Data records:

....

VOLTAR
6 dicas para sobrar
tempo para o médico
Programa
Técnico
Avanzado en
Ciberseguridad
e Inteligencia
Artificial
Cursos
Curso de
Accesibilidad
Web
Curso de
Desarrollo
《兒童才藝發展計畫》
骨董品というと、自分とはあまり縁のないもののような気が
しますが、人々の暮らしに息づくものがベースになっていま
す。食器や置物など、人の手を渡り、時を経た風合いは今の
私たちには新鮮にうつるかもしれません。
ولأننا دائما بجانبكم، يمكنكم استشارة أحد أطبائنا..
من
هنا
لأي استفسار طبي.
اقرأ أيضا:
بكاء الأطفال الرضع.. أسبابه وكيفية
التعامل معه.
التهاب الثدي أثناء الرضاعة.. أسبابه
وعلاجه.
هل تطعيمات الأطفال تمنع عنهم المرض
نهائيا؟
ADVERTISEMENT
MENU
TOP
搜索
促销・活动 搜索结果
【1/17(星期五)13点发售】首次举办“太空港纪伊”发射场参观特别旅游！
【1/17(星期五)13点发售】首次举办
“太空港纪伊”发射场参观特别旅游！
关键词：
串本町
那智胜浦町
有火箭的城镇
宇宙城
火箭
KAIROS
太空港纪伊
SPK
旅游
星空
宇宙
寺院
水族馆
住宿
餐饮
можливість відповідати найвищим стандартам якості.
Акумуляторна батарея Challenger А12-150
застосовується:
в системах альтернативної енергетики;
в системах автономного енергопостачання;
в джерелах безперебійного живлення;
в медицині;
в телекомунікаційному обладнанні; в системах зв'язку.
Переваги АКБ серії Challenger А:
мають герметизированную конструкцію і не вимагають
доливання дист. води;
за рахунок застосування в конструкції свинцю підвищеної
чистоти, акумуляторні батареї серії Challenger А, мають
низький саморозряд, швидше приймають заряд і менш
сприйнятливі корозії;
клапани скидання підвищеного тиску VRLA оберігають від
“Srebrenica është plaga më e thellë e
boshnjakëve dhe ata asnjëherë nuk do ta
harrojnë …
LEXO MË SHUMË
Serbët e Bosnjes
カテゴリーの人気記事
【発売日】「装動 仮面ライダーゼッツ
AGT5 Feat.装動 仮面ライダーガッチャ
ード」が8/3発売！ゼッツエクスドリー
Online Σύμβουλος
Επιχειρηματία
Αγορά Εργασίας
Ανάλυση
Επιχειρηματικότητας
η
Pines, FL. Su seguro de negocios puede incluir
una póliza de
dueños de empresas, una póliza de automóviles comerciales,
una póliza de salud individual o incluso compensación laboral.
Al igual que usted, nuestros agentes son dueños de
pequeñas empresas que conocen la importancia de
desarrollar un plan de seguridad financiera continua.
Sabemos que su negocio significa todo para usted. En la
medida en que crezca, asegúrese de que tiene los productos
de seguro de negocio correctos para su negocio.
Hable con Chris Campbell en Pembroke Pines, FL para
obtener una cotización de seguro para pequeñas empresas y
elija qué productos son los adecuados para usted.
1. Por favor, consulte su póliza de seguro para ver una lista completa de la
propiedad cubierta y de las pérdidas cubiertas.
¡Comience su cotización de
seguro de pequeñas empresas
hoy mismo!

....

▶ **TASK DIRECTIONS**
Using the data above, reproduce exactly the lines from the line that contains "Accesibilidad" through the line that contains "Акумуляторна батарея Challenger А12-150", including both.

▶ **EXERCISE OUTPUT**
Accesibilidad
Web
Curso de
Desarrollo
《兒童才藝發展計畫》
骨董品というと、自分とはあまり縁のないもののような気が
しますが、人々の暮らしに息づくものがベースになっていま
す。食器や置物など、人の手を渡り、時を経た風合いは今の
私たちには新鮮にうつるかもしれません。
ولأننا دائما بجانبكم، يمكنكم استشارة أحد أطبائنا..
من
هنا
لأي استفسار طبي.
اقرأ أيضا:
بكاء الأطفال الرضع.. أسبابه وكيفية
التعامل معه.
التهاب الثدي أثناء الرضاعة.. أسبابه
وعلاجه.
هل تطعيمات الأطفال تمنع عنهم المرض
نهائيا؟
ADVERTISEMENT
MENU
TOP
搜索
促销・活动 搜索结果
【1/17(星期五)13点发售】首次举办“太空港纪伊”发射场参观特别旅游！
【1/17(星期五)13点发售】首次举办
“太空港纪伊”发射场参观特别旅游！
关键词：
串本町
那智胜浦町
有火箭的城镇
宇宙城
火箭
KAIROS
太空港纪伊
SPK
旅游
星空
宇宙
寺院
水族馆
住宿
餐饮
можливість відповідати найвищим стандартам якості.
Акумуляторна батарея Challenger А12-150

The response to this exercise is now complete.